WORK TO BE COMPLETED:
Output the data below exactly as it is, dropping the pictures from your copy.

......

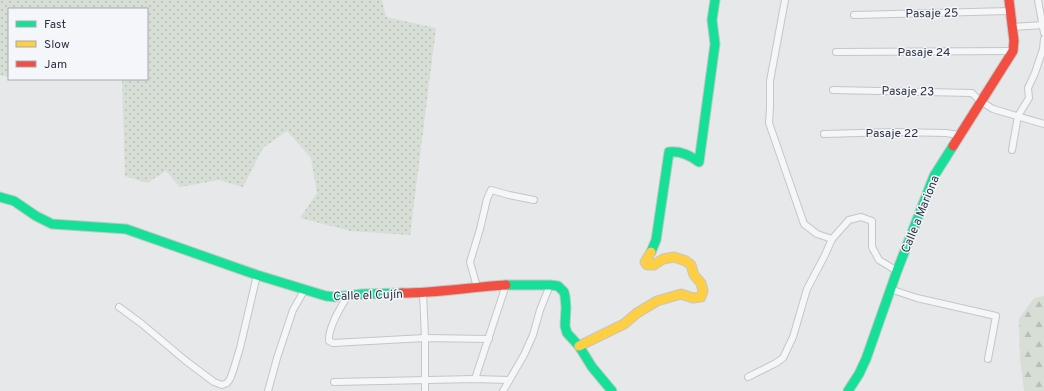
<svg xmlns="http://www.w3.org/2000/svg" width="1044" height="391" viewBox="0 0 1044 391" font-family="Overpass,sans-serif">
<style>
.grass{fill:url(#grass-dots)}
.forest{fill:url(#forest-firs)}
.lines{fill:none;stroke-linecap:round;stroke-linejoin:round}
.street-casing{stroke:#c4c6c8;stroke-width:8}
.fast-casing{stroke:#c4c6c8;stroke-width:11}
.slow-casing{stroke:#c4c6c8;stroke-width:11}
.jam-casing{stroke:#c4c6c8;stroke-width:11}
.street{stroke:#f5f6f7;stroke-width:6}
.fast{stroke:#16e098;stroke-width:9}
.slow{stroke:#ffcf43;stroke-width:9}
.jam{stroke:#f24e42;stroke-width:9}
.labels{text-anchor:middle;stroke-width:3;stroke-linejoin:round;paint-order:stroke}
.street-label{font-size:12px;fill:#2b3445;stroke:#f4f6f9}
</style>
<defs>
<pattern id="grass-dots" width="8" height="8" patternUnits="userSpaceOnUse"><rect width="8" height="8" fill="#d6ded6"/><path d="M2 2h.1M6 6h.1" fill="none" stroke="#b8bfb9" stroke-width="1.8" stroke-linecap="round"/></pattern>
<pattern id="forest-firs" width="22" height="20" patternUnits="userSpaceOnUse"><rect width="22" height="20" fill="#d6ded6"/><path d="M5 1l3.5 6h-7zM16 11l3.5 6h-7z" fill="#b8bfb9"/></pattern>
</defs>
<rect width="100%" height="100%" fill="#e6e8ea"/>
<polygon class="grass" points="0,0 382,0 386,17 436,28 410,235 351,231 300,218 317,193 311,158 287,131 263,148 243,187 219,180 180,187 166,171 147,183 125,176 122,80 115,79 147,79 147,9 9,9 9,77 0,75"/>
<polygon class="forest" points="1044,296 1044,391 1024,391 1020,359 1019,319 1034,298"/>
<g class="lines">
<g class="street-casing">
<g id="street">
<polyline points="785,0 770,81 770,107 769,123 804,224 817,234 832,239"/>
<polyline points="1038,0 1044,33"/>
<polyline points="854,15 1010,11"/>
<polyline points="1012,27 1044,25"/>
<polyline points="836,52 1013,51"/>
<polyline points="833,90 972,93 980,101 993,109 1044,124"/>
<polyline points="824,134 895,132 946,133 959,135"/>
<polyline points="1012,150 1018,116 1029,98 1028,88 1035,73 1043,49 1044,39"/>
<polyline points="477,287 470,262 480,229 487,199 491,190 509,195 534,200"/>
<polyline points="890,289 917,298 996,316 988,359"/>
<polyline points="423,293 425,338 425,391"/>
<path d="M348,295C341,307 328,327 329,341L333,343L425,338L489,339"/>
<polyline points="119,307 142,324 186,361 214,382 222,385 227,383 230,379 233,371 240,348 257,275"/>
<polyline points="748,377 776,363 783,358 793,337 807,289 825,255 832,239 849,220 861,217 872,221 872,247 879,260 897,271"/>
<polyline points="475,379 506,285"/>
<polyline points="334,382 475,379 509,380"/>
<polyline points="268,391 277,358 293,310 305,289"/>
<polyline points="503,391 524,355 533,335 540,310 550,285"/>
</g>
</g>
<g class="fast-casing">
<g id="fast">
<polyline points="0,197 14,201 36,216 52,224 126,229 257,275 326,296 335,297 362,294 402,293"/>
<path d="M651,252L656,240L669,152C681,151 689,155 699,162L715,44L712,20L715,0"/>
<polyline points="506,285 550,285 558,286 564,292 565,296 566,307 565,326 567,333 579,346 592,367 612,391"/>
<polyline points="848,391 859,374 866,359 897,271 934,176 953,146"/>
</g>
</g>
<g class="slow-casing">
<polyline id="slow" points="579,346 624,324 637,313 657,301 681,294 693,298 701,297 703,291 701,283 694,275 691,265 686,261 674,257 663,259 654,265 647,265 645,262 651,252"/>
</g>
<g class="jam-casing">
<g id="jam">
<polyline points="953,146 1013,51 1014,41 1009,0"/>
<path d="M402,293C437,293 471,287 506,285"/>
</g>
</g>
<use href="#street" class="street"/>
<use href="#fast" class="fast"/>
<use href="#slow" class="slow"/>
<use href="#jam" class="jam"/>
</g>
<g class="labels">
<g class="street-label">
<text transform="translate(932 13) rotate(-1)" y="4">Pasaje 25</text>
<text x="924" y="56">Pasaje 24</text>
<text transform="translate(908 91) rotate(1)" y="4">Pasaje 23</text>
<text x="892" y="137">Pasaje 22</text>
<text transform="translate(920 214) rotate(-68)" y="4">Calle a Mariona</text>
<text transform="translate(368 295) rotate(-2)" y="4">Calle el Cujín</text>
</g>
</g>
<rect x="8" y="8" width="140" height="72" fill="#f4f6f9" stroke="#a4a8b1"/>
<rect x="16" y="21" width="20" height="6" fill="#16e098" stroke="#a4a8b1"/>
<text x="44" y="28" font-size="12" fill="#2b3445">Fast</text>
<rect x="16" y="41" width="20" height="6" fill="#ffcf43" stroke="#a4a8b1"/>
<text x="44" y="48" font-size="12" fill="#2b3445">Slow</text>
<rect x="16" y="61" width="20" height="6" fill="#f24e42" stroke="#a4a8b1"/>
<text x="44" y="68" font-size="12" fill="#2b3445">Jam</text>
</svg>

......

FINAL ANSWER:
<svg xmlns="http://www.w3.org/2000/svg" width="1044" height="391" viewBox="0 0 1044 391" font-family="Overpass,sans-serif">
<style>
.grass{fill:url(#grass-dots)}
.forest{fill:url(#forest-firs)}
.lines{fill:none;stroke-linecap:round;stroke-linejoin:round}
.street-casing{stroke:#c4c6c8;stroke-width:8}
.fast-casing{stroke:#c4c6c8;stroke-width:11}
.slow-casing{stroke:#c4c6c8;stroke-width:11}
.jam-casing{stroke:#c4c6c8;stroke-width:11}
.street{stroke:#f5f6f7;stroke-width:6}
.fast{stroke:#16e098;stroke-width:9}
.slow{stroke:#ffcf43;stroke-width:9}
.jam{stroke:#f24e42;stroke-width:9}
.labels{text-anchor:middle;stroke-width:3;stroke-linejoin:round;paint-order:stroke}
.street-label{font-size:12px;fill:#2b3445;stroke:#f4f6f9}
</style>
<defs>
<pattern id="grass-dots" width="8" height="8" patternUnits="userSpaceOnUse"><rect width="8" height="8" fill="#d6ded6"/><path d="M2 2h.1M6 6h.1" fill="none" stroke="#b8bfb9" stroke-width="1.8" stroke-linecap="round"/></pattern>
<pattern id="forest-firs" width="22" height="20" patternUnits="userSpaceOnUse"><rect width="22" height="20" fill="#d6ded6"/><path d="M5 1l3.5 6h-7zM16 11l3.5 6h-7z" fill="#b8bfb9"/></pattern>
</defs>
<rect width="100%" height="100%" fill="#e6e8ea"/>
<polygon class="grass" points="0,0 382,0 386,17 436,28 410,235 351,231 300,218 317,193 311,158 287,131 263,148 243,187 219,180 180,187 166,171 147,183 125,176 122,80 115,79 147,79 147,9 9,9 9,77 0,75"/>
<polygon class="forest" points="1044,296 1044,391 1024,391 1020,359 1019,319 1034,298"/>
<g class="lines">
<g class="street-casing">
<g id="street">
<polyline points="785,0 770,81 770,107 769,123 804,224 817,234 832,239"/>
<polyline points="1038,0 1044,33"/>
<polyline points="854,15 1010,11"/>
<polyline points="1012,27 1044,25"/>
<polyline points="836,52 1013,51"/>
<polyline points="833,90 972,93 980,101 993,109 1044,124"/>
<polyline points="824,134 895,132 946,133 959,135"/>
<polyline points="1012,150 1018,116 1029,98 1028,88 1035,73 1043,49 1044,39"/>
<polyline points="477,287 470,262 480,229 487,199 491,190 509,195 534,200"/>
<polyline points="890,289 917,298 996,316 988,359"/>
<polyline points="423,293 425,338 425,391"/>
<path d="M348,295C341,307 328,327 329,341L333,343L425,338L489,339"/>
<polyline points="119,307 142,324 186,361 214,382 222,385 227,383 230,379 233,371 240,348 257,275"/>
<polyline points="748,377 776,363 783,358 793,337 807,289 825,255 832,239 849,220 861,217 872,221 872,247 879,260 897,271"/>
<polyline points="475,379 506,285"/>
<polyline points="334,382 475,379 509,380"/>
<polyline points="268,391 277,358 293,310 305,289"/>
<polyline points="503,391 524,355 533,335 540,310 550,285"/>
</g>
</g>
<g class="fast-casing">
<g id="fast">
<polyline points="0,197 14,201 36,216 52,224 126,229 257,275 326,296 335,297 362,294 402,293"/>
<path d="M651,252L656,240L669,152C681,151 689,155 699,162L715,44L712,20L715,0"/>
<polyline points="506,285 550,285 558,286 564,292 565,296 566,307 565,326 567,333 579,346 592,367 612,391"/>
<polyline points="848,391 859,374 866,359 897,271 934,176 953,146"/>
</g>
</g>
<g class="slow-casing">
<polyline id="slow" points="579,346 624,324 637,313 657,301 681,294 693,298 701,297 703,291 701,283 694,275 691,265 686,261 674,257 663,259 654,265 647,265 645,262 651,252"/>
</g>
<g class="jam-casing">
<g id="jam">
<polyline points="953,146 1013,51 1014,41 1009,0"/>
<path d="M402,293C437,293 471,287 506,285"/>
</g>
</g>
<use href="#street" class="street"/>
<use href="#fast" class="fast"/>
<use href="#slow" class="slow"/>
<use href="#jam" class="jam"/>
</g>
<g class="labels">
<g class="street-label">
<text transform="translate(932 13) rotate(-1)" y="4">Pasaje 25</text>
<text x="924" y="56">Pasaje 24</text>
<text transform="translate(908 91) rotate(1)" y="4">Pasaje 23</text>
<text x="892" y="137">Pasaje 22</text>
<text transform="translate(920 214) rotate(-68)" y="4">Calle a Mariona</text>
<text transform="translate(368 295) rotate(-2)" y="4">Calle el Cujín</text>
</g>
</g>
<rect x="8" y="8" width="140" height="72" fill="#f4f6f9" stroke="#a4a8b1"/>
<rect x="16" y="21" width="20" height="6" fill="#16e098" stroke="#a4a8b1"/>
<text x="44" y="28" font-size="12" fill="#2b3445">Fast</text>
<rect x="16" y="41" width="20" height="6" fill="#ffcf43" stroke="#a4a8b1"/>
<text x="44" y="48" font-size="12" fill="#2b3445">Slow</text>
<rect x="16" y="61" width="20" height="6" fill="#f24e42" stroke="#a4a8b1"/>
<text x="44" y="68" font-size="12" fill="#2b3445">Jam</text>
</svg>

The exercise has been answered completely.